Basically – lots of ways in which I am used up as a source of value for the committed Christian community – and virtually no ways in which I am used up either as an institutional pawn or as a panderer to the jaded appetites of spiritually self-abusing baby-boomers! No more needing to be ‘nice’ to people! Something much starker, much more austere, much more disciplined and disciplining – but also much more life-giving and healing.

That’s what I think I’m called to be. That’s what a priest is, isn’t it?
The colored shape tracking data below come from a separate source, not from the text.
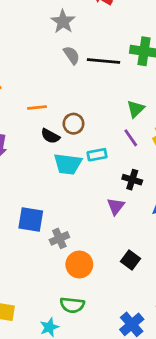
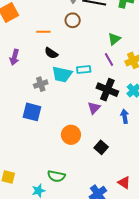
brown circle: (73, 124) -> (73, 20), moved
black cross: (132, 180) -> (107, 90), size x1.5
gray cross: (59, 238) -> (41, 84), moved
orange circle: (79, 265) -> (71, 135), moved

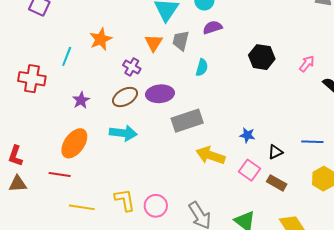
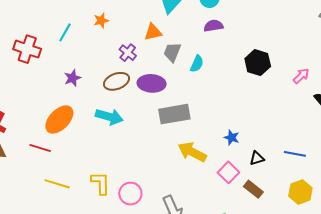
orange star: (101, 39) -> (101, 20), size x0.7
gray trapezoid: (181, 41) -> (172, 52), moved
orange triangle: (154, 43) -> (153, 32), turned 36

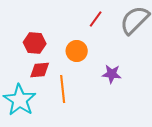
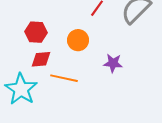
orange line: (63, 89) -> (64, 78), turned -72

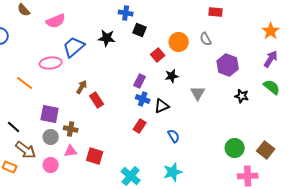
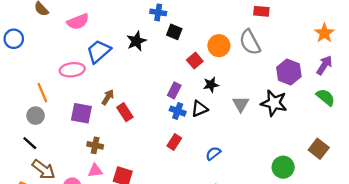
black star: (107, 38) -> (136, 41), turned -30
gray semicircle: (206, 39) -> (250, 42), size x1.6
purple hexagon: (228, 65) -> (289, 72), moved
orange line: (25, 83) -> (42, 93), turned 30
black star: (242, 96) -> (274, 103), moved, size x1.6
black triangle: (162, 106) -> (199, 109), moved
purple square: (50, 114) -> (81, 113), moved
blue semicircle: (174, 136) -> (213, 153), turned -96
gray circle: (51, 137) -> (36, 116), moved
brown square: (266, 150) -> (319, 149), moved

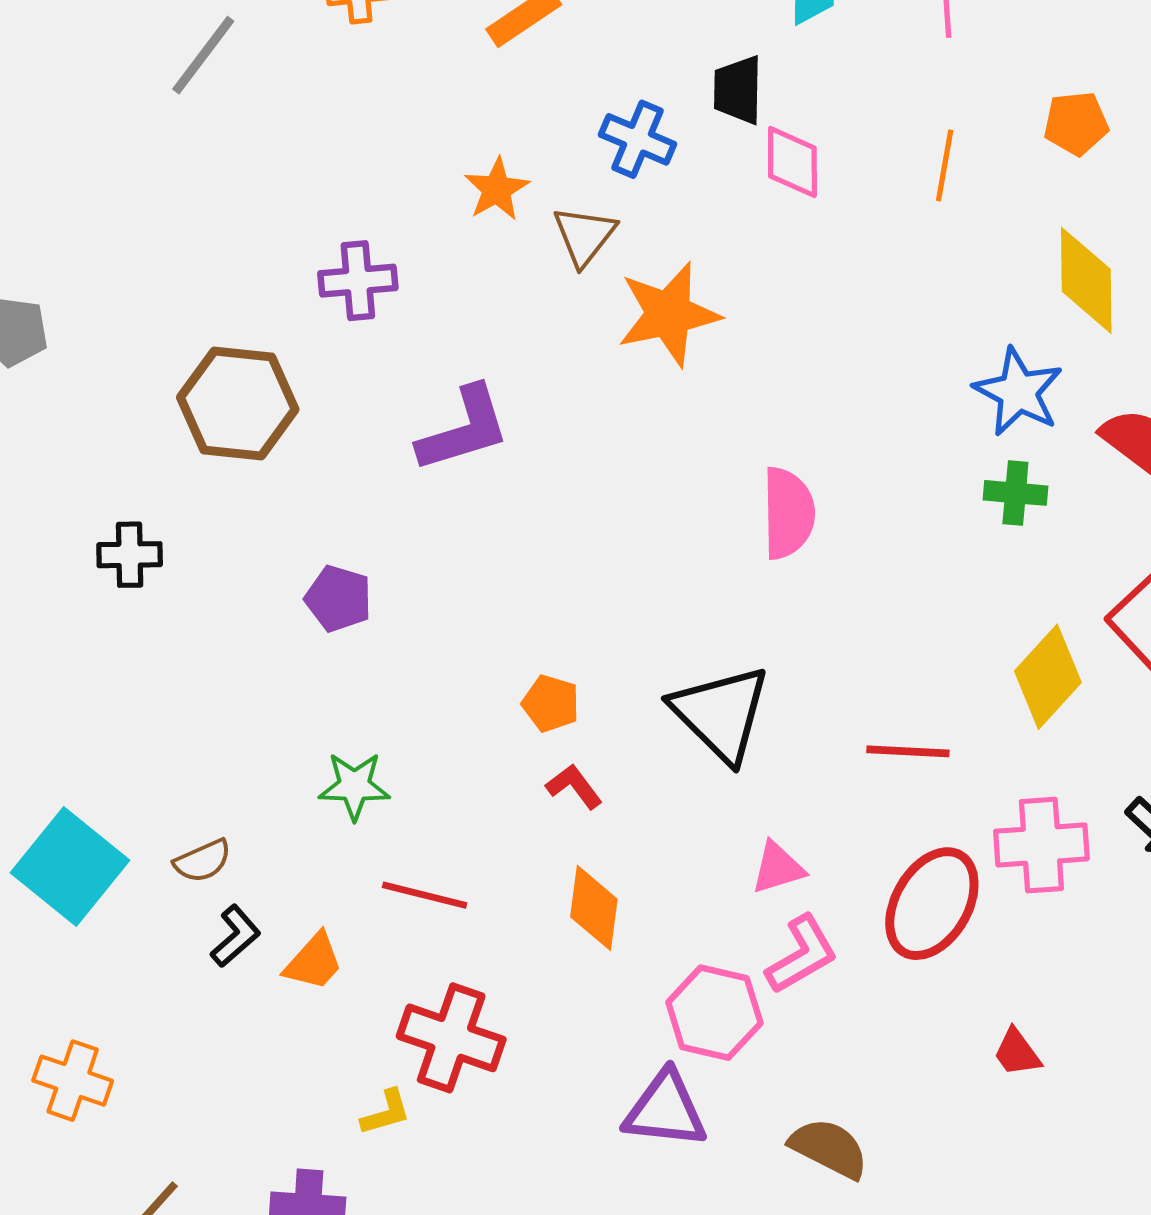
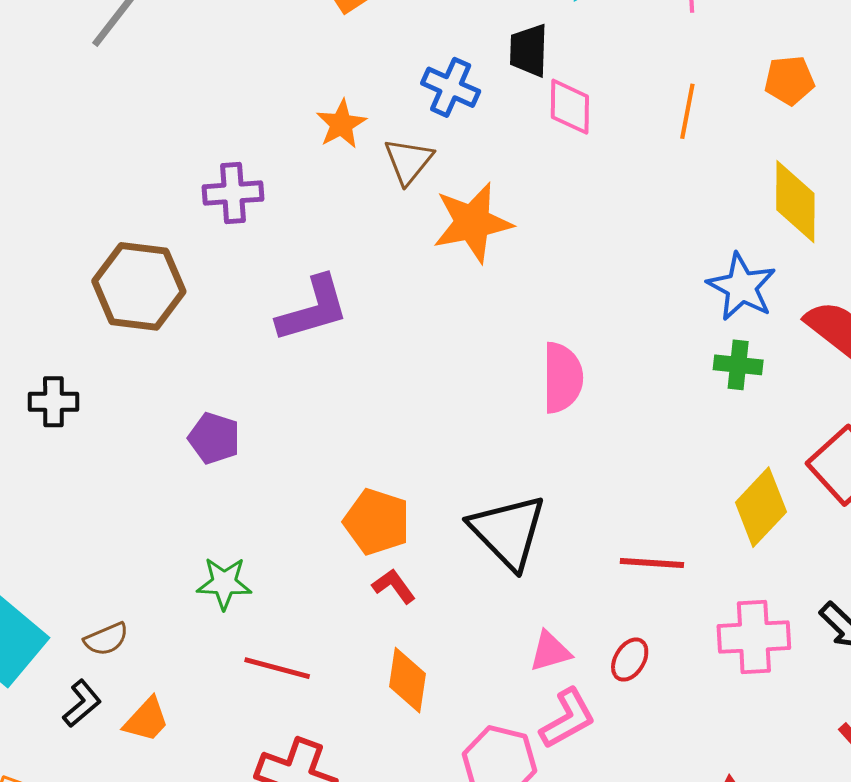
orange pentagon: (551, 703) -> (377, 522), size x1.5
red ellipse: (932, 904) -> (630, 660), moved, size x0.5
black L-shape: (235, 936) -> (82, 704), moved
orange trapezoid: (314, 962) -> (146, 720), moved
When they had finished eating, Jesus said to Simon Peter, “Simon son of John, do you truly love me more than these?” “Yes, Lord,” he said, “you know that I love you.”
Jesus said, “Feed my lambs.”
Again Jesus said, “Simon son of John, do you truly love me?” He answered, “Yes, Lord, you know that I love you.”
Jesus said, “Take care of my sheep.”
The third time he said to him, “Simon son of John, do you love me?” Peter was hurt because Jesus asked him the third time, “Do you love me?” He said, “Lord, you know all things; you know that I love you.”
Jesus said, “Feed my sheep.”

Feed the sheep – protect them from the wolves. Don’t feed the wolves by neglecting the sheep. And how to feed the sheep? Word and Sacrament. Nothing more, nothing less.